Viyolonsel çalmak ve mücevher tasarlamak... Anna Hu’nun hayattaki en büyük iki tutkusu. Konservatuarda okurken kronik tendon iltihabı teşhisi konulunca ilk tutkusundan vazgeçmek zorunda kalmış. Tel ve yaylarla arasındaki güçlü bağı taşlara ve değerli metallere aktarmış.

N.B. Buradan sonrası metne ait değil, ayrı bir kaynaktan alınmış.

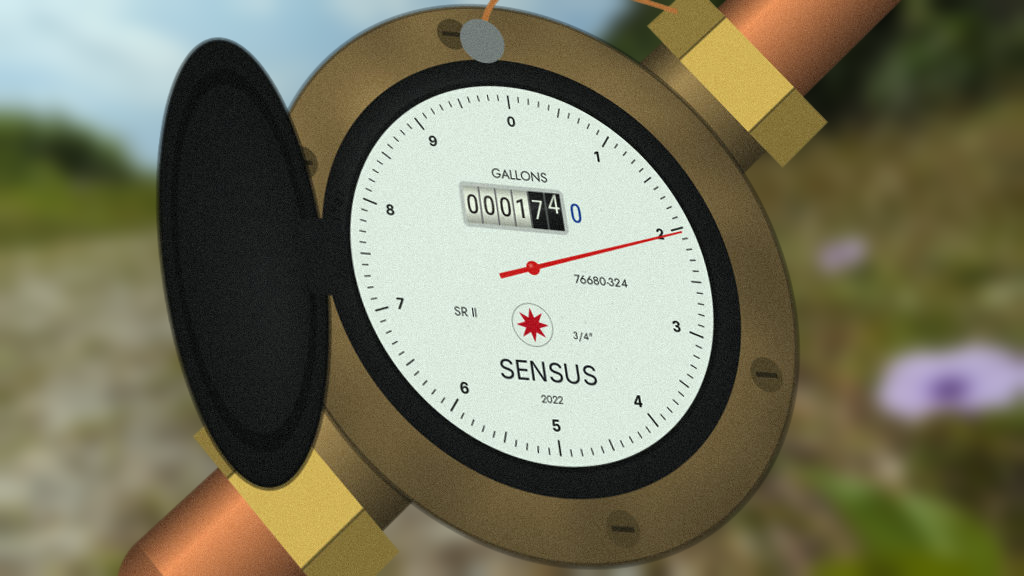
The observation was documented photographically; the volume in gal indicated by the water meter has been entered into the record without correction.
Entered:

Gemoloji eğitimini sanat tarihi masterı takip etmiş. Van Cleef&Arpels’da değerli taşların alımında çalışmış, Harry Winston’da mücevher üretiminde görev almış. Mücevherin devlerinin yanında kazandığı bu deneyim, gelecekte kuracağı kendi markası için en büyük sermayesi olmuş. Aralık 2008’de, 29 yaşındayken solo olarak sahneye çıkmaya hazır hissetmiş kendini.
Böylece Tayvanlı tasarımcı, ilk butiğinin kapılarını New York’taki Plaza Hotel’de açtı. Doğulu tasarım anlayışını batılı işçilikle bir araya getirdiği tasarımları kısa sürede kendi müdavimlerini yarattı.

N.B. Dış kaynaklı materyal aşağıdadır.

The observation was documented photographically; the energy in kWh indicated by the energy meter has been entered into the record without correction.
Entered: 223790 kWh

Drew Barrymore ve Oprah Winfrey, hayranları arasında. Geçtiğimiz Oscar Töreni’nde Scarlett Johansson da onun tasarımı bir yüzükle çıktı kırmızı halıya.
Müzik tutkusu tasarımlarında da kendini belli ediyor. Müzikten ve tanıştığı müzisyenlerden ilham alıyor. Daha sonra müşterisi de olan Madonna, onun için en özeli.
Tasarım yaparken mutlaka müzik dinliyor. Bir tasarım gösterin ve “O sırada hangi şarkıyı dinliyordun?” diye sorun. Anında yanıt veriyor. “Müzik dinlemeliyim. Rachmaninoff, Bach, bazen de sadece Pacanini... Müziği içimde hissediyor ve parmaklarımdan tasarımlarıma geçiriyorum” diyor.